> **Extracted text**
--
Existing PyMuPDF code often runs unchanged via the opt-in compat shim:

import pdfspine.fitz as fitz                  # the shim, no global-name collision
doc = fitz.open("input.pdf")
text = doc[0].get_text("dict")

# Or make the literal `import fitz` resolve to the shim (one-time opt-in):
import pdfspine
pdfspine.install_fitz_shim()
import fitz                                    # now -> pdfspine's fitz shim

A default install does not claim the global fitz / pymupdf names, so it is safe alongside a real PyMuPDF; install_fitz_shim() uses setdefault and never clobbers a PyMuPDF you imported first.

Command line:

pdfspine info report.pdf
pdfspine text report.pdf --pages 1-3 --format json -o out.json
pdfspine render report.pdf --dpi 200 -o images/
pdfspine merge a.pdf b.pdf -o merged.pdf

Accuracy

Validated against an objective ground-truth harness and with PyMuPDF (fitz) as the differential oracle (clean-room: the AGPL oracle is run locally only and never committed). See docs/BENCHMARKS.md and the conformance/gt/ reports for the dated, reproducible evidence.

  • Text extraction is at fitz parity on born-digital corpora, and beats fitz on Arabic / RTL (correct bidi reordering).
  • Rendering is near-parity with fitz (page-image SSIM ~0.945) and ~1.74× faster after a font-cache fix.
  • OCR beats fitz on CJK scans: the pure-Rust PaddleOCR engine (PP-OCRv4, with models embedded in the wheel) outperforms fitz's OCR path on Chinese/Japanese/ Korean documents.
  • Real-corpus robustness: open rate 100%, 0 panics/hangs, re-saved files 100% qpdf --check-clean across the public-domain US-government corpus.

Remaining accuracy work (multi-column reading order, Type1/Type3 glyph rendering, broader CJK) is tracked in docs/PRD-NEXT.md.

Build & install

Requirements: Rust (pinned to 1.96.0 by rust-toolchain.toml), Python ≥ 3.11, maturin ≥ 1.7. uv recommended.

uv venv .venv && source .venv/bin/activate
maturin develop                 # build + install the extension in-place
python -c "import pdfspine; print(pdfspine.__version__)"
# redistributable wheel:
maturin build --release         # -> target/wheels/

Building from source needs a C/asm compiler. The bundled pure-Rust PaddleOCR engine depends on tract, which compiles target-specific assembly kernels at build time: a C compiler (cc/clang) on Linux/macOS, or the MSVC Build Tools (incl. ml64.exe) on Windows. Prebuilt wheels (once published) need none of this. To build a fully C-free library, compile the Rust crates with --no-default-features (drops the paddle-ocr feature). Wheels are large (~15–25 MB) because the OCR models (~16 MB) are embedded.
--
> **Tasks**
• A. Reproduce the stretch of the pdfspine documentation from "import pdfspine.fitz as" through "you imported first.", word for word.
• B. Continue the pdfspine documentation, picking up after its final sentence.
The material after this point is separate from the pdfspine documentation excerpt.

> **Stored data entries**
--
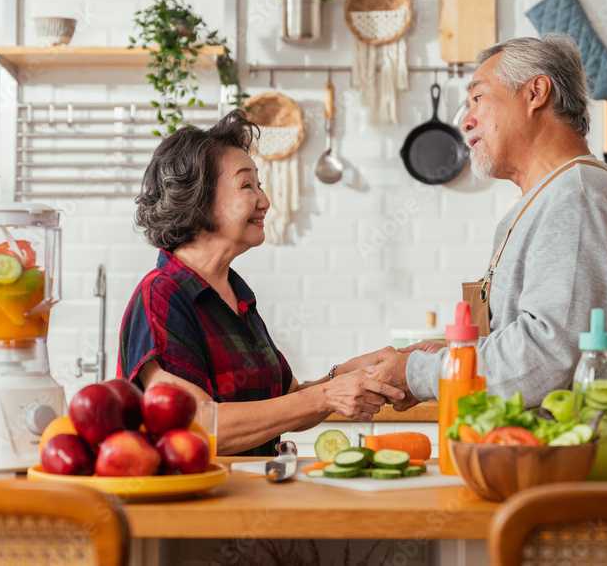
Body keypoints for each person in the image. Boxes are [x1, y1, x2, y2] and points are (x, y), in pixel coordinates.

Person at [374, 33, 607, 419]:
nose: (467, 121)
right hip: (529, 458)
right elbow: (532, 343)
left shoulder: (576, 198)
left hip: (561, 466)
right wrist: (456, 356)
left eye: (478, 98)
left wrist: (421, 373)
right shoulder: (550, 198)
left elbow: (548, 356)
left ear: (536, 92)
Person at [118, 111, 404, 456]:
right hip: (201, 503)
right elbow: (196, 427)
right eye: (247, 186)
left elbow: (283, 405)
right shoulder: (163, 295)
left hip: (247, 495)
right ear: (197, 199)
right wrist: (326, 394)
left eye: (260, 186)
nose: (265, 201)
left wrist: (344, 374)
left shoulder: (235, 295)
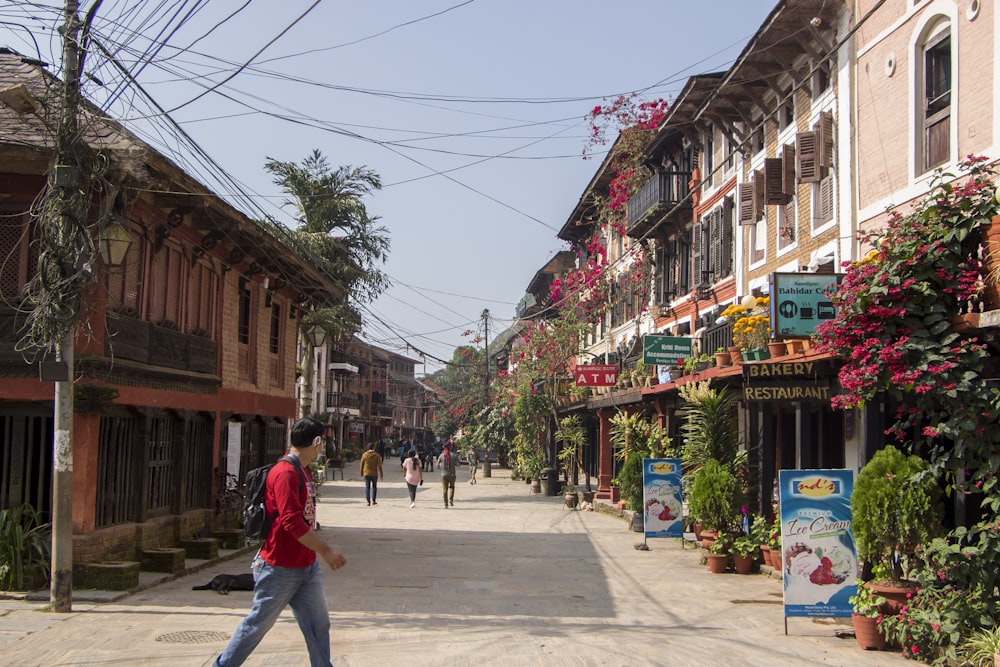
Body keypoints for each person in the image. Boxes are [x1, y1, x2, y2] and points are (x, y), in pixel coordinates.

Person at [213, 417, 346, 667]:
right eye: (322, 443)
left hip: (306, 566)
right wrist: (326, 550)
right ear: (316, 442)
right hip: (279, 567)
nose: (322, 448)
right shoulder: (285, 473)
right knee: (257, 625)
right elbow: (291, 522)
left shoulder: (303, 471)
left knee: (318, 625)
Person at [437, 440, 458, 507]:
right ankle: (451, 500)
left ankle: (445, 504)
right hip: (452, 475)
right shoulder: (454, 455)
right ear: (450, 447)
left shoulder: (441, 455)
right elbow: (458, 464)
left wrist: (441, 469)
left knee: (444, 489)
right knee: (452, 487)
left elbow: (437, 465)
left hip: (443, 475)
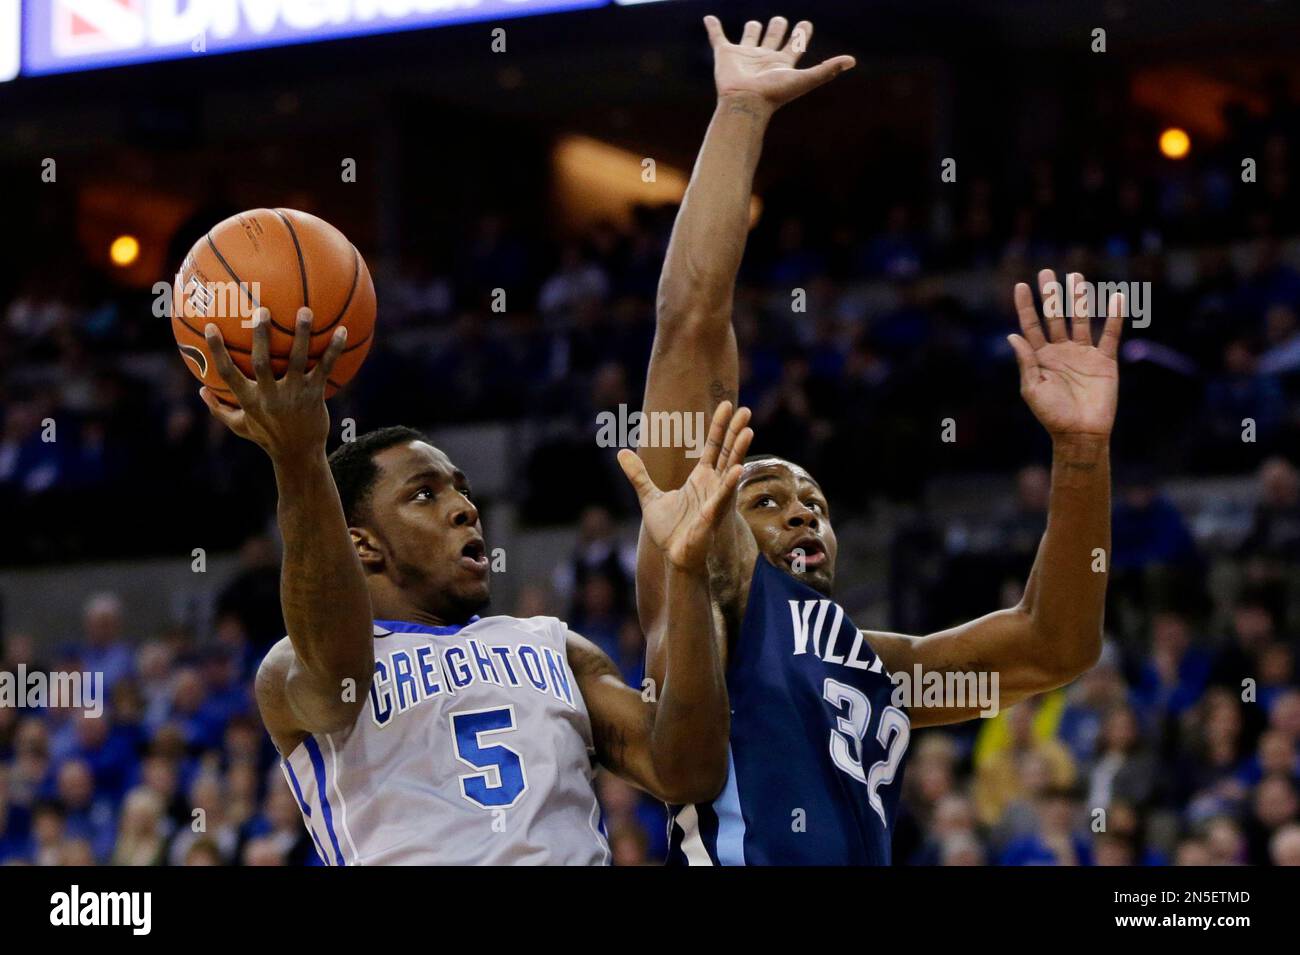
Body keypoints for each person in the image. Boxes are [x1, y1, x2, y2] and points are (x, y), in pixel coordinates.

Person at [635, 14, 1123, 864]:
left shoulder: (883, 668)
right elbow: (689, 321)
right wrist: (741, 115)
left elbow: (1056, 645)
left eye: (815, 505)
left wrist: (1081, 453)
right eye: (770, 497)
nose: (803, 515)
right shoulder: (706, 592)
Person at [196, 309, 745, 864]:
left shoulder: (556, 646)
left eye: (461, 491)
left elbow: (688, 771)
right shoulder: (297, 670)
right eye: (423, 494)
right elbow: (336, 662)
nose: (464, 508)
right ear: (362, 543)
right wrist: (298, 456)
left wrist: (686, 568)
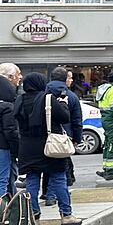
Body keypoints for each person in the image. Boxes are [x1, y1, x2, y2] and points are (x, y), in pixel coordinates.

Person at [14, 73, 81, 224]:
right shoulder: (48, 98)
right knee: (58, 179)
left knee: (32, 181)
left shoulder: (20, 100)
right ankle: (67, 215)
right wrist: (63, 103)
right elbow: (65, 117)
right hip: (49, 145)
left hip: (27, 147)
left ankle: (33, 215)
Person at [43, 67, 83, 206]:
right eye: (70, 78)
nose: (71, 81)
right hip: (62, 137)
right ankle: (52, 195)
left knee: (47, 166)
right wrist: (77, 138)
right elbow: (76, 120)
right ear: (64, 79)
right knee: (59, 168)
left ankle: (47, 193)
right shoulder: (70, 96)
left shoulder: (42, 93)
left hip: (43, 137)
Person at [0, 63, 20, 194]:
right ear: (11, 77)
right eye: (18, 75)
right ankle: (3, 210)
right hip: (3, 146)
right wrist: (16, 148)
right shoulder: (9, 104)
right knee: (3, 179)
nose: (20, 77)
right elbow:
--
> **Expected outputs**
• A.
import pdfspine.fitz as fitz                  # the shim, no global-name collision
doc = fitz.open("input.pdf")
text = doc[0].get_text("dict")

# Or make the literal `import fitz` resolve to the shim (one-time opt-in):
import pdfspine
pdfspine.install_fitz_shim()
import fitz                                    # now -> pdfspine's fitz shim

A default install does not claim the global fitz / pymupdf names, so it is safe alongside a real PyMuPDF; install_fitz_shim() uses setdefault and never clobbers a PyMuPDF you imported first.

• B.
Architecture

A Cargo workspace with a strict dependency DAG; the Python bindings touch exactly one façade crate, and core logic is split into independently testable units.

                  py-bindings   (PyO3 cdylib -> pdfspine._core, abi3-py311)
                       │
                       ▼
                    pdf-api      facade / re-exports
        ┌──────────┬───┴────┬──────────┐
        ▼          ▼        ▼          ▼
    pdf-text   pdf-edit  pdf-image  pdf-render
        │          │        │          │
        └────┬─────┘        │     (fonts, text)
             ▼              │
         pdf-fonts ◄────────┘
             ▼
         pdf-core   ◄────────  pdf-crypto
Crate Responsibility
pdf-core object model, lexer/parser, xref, repair, filters, writer, geometry
pdf-crypto Standard security handler (RC4 / AES-128 / AES-256)
pdf-fonts font mapping (encodings / ToUnicode / CMap / widths)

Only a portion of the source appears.